Sensei ?!

Sabtu, 30 Januari 2010

Still in the same night, I try to write something...


Beberapa hari yang lalu, boku pergi 3 hari ke Cigombong. Jadi santri cuma selama kurang dari 72 jam. Great.

Nah, saat ke pesantren itu, anak - anak di kelas 8 sekolah boku disatuin sama anak - anak kelas 8 dari sekolah di Cianjur. Habis disatuin dipecah lagi jadi beberapa kelompok. Boku kebagian sama seorang anak yang, uhm, untuk melindungi identitasnya, kita panggil dia dengan K saja ya...

K ini anak yang energik. Kalo dilihat, dia itu kayak cerminannya boku. Aku yang nyata, dia jadi bayangannya, soalnya dia ngikutin boku terus.
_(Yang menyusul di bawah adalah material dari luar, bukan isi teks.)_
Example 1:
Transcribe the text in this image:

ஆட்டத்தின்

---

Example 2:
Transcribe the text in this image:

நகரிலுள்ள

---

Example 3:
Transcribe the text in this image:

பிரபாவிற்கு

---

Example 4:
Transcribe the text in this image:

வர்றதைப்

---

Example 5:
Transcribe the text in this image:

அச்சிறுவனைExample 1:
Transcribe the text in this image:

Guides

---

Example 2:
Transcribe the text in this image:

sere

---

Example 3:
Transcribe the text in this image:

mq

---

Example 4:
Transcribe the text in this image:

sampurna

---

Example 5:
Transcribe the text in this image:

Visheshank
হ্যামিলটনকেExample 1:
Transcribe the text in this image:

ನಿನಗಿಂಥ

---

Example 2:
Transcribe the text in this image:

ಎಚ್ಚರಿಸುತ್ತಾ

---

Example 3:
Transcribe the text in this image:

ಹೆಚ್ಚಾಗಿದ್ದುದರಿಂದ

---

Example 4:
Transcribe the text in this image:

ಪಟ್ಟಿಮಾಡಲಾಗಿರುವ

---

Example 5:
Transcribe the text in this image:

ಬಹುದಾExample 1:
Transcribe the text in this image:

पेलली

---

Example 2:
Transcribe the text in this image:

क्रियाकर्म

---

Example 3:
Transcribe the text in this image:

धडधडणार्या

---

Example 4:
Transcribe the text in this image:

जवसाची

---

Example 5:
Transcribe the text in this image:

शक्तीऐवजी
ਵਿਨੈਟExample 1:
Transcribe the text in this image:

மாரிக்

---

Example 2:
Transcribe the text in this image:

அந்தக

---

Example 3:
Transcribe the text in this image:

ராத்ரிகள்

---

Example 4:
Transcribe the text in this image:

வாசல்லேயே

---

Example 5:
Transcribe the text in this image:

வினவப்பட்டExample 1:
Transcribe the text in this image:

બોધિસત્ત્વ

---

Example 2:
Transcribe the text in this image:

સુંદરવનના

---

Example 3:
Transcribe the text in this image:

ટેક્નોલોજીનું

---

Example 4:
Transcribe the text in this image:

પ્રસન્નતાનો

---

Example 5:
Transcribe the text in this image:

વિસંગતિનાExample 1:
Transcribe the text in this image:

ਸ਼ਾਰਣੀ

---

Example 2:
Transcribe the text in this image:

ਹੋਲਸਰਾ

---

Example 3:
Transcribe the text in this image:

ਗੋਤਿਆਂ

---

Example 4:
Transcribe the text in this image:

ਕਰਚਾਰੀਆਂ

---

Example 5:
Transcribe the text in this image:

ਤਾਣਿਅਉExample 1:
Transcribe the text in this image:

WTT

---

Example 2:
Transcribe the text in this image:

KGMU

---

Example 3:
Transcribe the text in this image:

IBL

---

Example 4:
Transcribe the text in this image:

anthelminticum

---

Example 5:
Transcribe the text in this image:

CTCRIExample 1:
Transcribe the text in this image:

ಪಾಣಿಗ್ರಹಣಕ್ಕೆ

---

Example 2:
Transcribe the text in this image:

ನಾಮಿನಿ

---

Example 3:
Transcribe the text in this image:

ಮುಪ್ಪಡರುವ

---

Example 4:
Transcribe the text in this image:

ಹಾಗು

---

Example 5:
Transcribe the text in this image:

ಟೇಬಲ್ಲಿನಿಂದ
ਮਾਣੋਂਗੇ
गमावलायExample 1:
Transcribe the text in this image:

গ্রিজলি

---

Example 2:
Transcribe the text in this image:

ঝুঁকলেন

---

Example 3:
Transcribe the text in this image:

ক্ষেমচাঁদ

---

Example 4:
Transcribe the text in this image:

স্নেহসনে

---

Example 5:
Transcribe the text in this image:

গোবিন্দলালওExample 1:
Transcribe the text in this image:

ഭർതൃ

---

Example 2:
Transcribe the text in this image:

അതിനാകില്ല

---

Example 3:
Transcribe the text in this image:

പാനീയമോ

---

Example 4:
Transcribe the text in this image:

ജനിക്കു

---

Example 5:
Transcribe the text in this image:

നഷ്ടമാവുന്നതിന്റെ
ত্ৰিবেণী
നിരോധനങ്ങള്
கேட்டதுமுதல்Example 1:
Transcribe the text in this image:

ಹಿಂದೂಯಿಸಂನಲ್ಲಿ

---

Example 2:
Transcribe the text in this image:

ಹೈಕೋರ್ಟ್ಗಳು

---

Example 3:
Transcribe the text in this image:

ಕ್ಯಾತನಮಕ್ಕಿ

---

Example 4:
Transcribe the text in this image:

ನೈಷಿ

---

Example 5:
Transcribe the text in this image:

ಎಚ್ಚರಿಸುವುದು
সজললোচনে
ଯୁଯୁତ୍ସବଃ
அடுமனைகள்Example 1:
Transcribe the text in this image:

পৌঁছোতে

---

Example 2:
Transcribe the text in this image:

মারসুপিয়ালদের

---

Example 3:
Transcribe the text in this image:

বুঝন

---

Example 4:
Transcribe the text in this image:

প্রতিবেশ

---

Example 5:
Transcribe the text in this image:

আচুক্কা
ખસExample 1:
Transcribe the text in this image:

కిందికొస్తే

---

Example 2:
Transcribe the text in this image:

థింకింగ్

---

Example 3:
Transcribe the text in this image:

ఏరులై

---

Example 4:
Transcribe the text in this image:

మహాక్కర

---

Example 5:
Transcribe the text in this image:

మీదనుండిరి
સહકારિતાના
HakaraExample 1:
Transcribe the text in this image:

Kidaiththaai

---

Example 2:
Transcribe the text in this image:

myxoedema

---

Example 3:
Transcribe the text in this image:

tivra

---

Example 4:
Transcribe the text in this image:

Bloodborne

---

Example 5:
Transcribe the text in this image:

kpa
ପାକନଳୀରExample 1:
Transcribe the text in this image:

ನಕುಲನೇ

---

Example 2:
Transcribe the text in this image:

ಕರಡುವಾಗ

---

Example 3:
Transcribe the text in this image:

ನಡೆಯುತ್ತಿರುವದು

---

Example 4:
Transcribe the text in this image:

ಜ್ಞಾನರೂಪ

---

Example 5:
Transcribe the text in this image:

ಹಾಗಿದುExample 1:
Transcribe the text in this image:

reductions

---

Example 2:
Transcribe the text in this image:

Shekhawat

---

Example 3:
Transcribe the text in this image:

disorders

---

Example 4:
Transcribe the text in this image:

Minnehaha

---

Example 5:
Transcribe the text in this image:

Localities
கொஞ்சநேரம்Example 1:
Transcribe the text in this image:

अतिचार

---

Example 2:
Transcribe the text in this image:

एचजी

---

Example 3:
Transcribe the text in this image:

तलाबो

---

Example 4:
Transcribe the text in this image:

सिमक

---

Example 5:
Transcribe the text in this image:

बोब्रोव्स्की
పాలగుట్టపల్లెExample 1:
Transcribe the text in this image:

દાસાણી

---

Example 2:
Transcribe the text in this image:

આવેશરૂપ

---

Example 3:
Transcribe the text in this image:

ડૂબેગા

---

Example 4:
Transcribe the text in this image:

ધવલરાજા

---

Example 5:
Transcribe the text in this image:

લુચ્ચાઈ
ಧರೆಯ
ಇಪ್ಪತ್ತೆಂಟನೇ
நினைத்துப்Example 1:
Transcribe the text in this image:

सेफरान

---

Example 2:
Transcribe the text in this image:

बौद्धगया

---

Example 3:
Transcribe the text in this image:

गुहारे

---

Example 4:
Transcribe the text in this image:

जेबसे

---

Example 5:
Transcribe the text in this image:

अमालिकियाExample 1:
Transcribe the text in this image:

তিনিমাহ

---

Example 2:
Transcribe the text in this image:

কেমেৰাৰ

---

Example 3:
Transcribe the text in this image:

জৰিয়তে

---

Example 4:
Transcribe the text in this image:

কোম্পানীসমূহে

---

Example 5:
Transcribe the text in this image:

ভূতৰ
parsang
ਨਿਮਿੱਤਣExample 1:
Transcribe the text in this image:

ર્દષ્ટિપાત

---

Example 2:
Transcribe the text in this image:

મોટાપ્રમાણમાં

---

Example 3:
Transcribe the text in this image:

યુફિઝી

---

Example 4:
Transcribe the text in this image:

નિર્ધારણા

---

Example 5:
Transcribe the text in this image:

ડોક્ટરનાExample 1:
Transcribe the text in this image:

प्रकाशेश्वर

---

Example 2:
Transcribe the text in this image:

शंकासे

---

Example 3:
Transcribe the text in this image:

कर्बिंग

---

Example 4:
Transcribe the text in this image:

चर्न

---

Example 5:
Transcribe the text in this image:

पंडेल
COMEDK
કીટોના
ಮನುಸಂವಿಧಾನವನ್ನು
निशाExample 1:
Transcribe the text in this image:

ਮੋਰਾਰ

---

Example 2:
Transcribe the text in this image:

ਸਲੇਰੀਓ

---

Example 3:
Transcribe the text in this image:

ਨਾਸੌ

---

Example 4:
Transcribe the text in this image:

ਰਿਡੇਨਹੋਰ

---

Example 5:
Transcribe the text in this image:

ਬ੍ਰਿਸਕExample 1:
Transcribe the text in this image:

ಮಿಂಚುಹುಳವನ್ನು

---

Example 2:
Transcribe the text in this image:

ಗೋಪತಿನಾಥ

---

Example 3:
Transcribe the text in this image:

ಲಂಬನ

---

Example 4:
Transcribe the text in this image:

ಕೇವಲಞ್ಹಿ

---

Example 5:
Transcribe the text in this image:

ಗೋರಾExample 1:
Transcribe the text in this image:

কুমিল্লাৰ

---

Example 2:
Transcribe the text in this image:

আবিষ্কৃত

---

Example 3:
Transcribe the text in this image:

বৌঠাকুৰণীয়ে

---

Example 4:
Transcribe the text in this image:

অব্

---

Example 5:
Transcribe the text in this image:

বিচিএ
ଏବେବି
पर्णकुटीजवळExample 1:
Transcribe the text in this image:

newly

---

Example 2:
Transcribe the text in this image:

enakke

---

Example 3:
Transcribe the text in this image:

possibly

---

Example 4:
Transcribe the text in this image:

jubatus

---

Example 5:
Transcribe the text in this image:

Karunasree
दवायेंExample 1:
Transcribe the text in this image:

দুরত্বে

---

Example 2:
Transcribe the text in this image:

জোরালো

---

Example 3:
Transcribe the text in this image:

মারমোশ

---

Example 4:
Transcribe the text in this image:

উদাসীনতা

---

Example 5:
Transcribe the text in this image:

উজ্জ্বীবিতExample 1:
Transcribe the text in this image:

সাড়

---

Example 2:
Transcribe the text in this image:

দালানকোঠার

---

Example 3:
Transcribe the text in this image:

Nah, si K ini punya temen bernama (lagi - lagi demi menjaga identitas) S. Dia juga mirip boku lho~. Dia suka makan banyak. Tapi bedanya sama boku badan boku tetep bisa kelihatan atletis, sementara dia... Ehem, agak berisi.

Tapi bukan itu yang akan saya bicarakan, Saudara - saudara sekalian.

Di kelompok boku, ketuanya adalah K. Sebagai sebuah kelompok kita diwajibkan bikin sebuah yel semangat. Sayangnya kelompok boku ini terlalu malas untuk hal remeh seperti itu. Jadilah boku sendirian yang nyusun.

' Watashitachi wa 4 Gurupu desu '

" Itu artinya apa? " temen sekelas boku, R, nanya.

" Kita grup 4. "

" Trus kenapa? "

Diem.

Boku nggak tau, di balik peristiwa naas itu ada sepasang mata yang menatap boku dengan terkagum - kagum karena kepintaran keidiotan boku.

Keesokan harinya...

" Mecca, temenku yang namanya T manggil kamu Sensei lho! Aku cerita ke dia kalo kamu bisa bahasa Jepang. " S bilang dengan berapi - api, bawa - bawa kompor dinyalain sih.

" Se, sensei !? "

" Iya, sensei! "

Boku membeku beberapa saat.

APA YANG BARU SAJA SAYA DENGAR!? SAYA DIPANGGIL SENSEI OLEH SESEORANG!? BAHKAN SAYA BELUM PERNAH NGAJAR APA - APA SEKALIPUN!

Oke, calm down...

" Mana anaknya? " Boku mencoba memecahkan misteri siapa-yang-manggil-saya-sensei ini.

" Dia nggak bisa sekarang, nanti aja deh. " S pun berlalu. Boku masih membeku.

Hmmm. Kegiatan selanjutnya : Hiking.

Sebagai anak paling pemberani di kelompok saya sendiri *halah, pipis aja minta ditemenin*, boku mengikuti hiking dengan sepenuh hati. Tanjakan boku lewati, turunan boku nggelinding. Ya enggak lah. Intinya, naik turun lah jalannya. Saat berjalan di jalanan sepanjang sawah nan licin, S datang dengan menggandeng seseorang.

" Mecca, ini lho yang manggil kamu sensei, si T! " S nunjuk T.

" Hai sensei, " kata si T.

Saat itu, boku hampir aja nabrak temen boku yang di depan.